◆ TASK BRIEF ◆
Repeat exactly the lines below that lie between the line with "and skilled workmanship" and the line with "electric propulsion systems.", counting both of those lines as part of the answer.

◆ RECORDED DATA ◆
────────────────
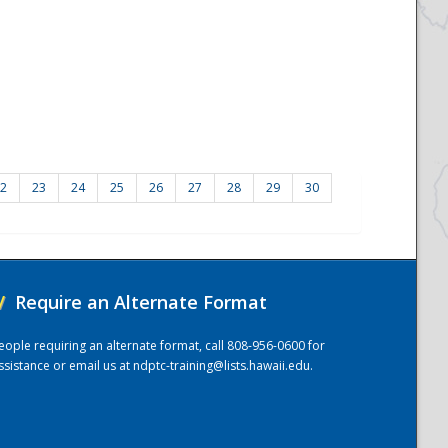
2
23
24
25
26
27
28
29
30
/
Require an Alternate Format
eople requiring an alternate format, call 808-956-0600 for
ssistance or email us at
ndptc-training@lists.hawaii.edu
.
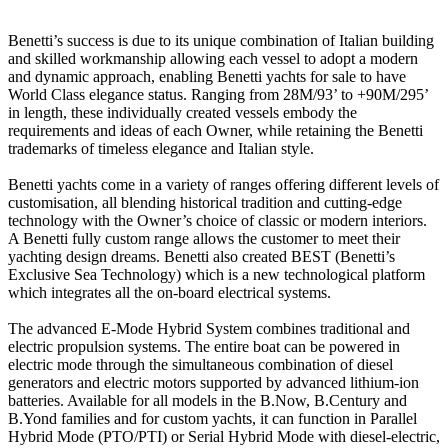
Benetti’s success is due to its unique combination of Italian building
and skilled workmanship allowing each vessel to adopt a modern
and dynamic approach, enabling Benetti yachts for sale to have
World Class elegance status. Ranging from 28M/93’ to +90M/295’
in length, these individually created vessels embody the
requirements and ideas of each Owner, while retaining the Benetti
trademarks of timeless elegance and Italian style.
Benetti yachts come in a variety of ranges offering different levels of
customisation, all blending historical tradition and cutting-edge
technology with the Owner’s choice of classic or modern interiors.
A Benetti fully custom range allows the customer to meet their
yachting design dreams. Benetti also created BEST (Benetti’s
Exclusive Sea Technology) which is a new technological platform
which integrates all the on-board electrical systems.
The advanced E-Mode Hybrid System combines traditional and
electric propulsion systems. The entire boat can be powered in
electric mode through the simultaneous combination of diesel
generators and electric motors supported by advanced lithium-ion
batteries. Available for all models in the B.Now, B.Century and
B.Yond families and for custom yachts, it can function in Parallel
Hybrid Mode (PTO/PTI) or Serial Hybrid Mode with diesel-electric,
────────────────
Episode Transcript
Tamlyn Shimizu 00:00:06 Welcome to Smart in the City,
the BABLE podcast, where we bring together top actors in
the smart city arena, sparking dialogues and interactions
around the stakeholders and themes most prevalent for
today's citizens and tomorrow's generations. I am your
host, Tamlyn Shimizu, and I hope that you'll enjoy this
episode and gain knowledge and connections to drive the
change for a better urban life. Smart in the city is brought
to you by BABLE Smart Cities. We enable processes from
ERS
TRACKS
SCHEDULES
────────────────
◆ RESULT FOR THIS EXERCISE ◆
and skilled workmanship allowing each vessel to adopt a modern
and dynamic approach, enabling Benetti yachts for sale to have
World Class elegance status. Ranging from 28M/93’ to +90M/295’
in length, these individually created vessels embody the
requirements and ideas of each Owner, while retaining the Benetti
trademarks of timeless elegance and Italian style.
Benetti yachts come in a variety of ranges offering different levels of
customisation, all blending historical tradition and cutting-edge
technology with the Owner’s choice of classic or modern interiors.
A Benetti fully custom range allows the customer to meet their
yachting design dreams. Benetti also created BEST (Benetti’s
Exclusive Sea Technology) which is a new technological platform
which integrates all the on-board electrical systems.
The advanced E-Mode Hybrid System combines traditional and
electric propulsion systems. The entire boat can be powered in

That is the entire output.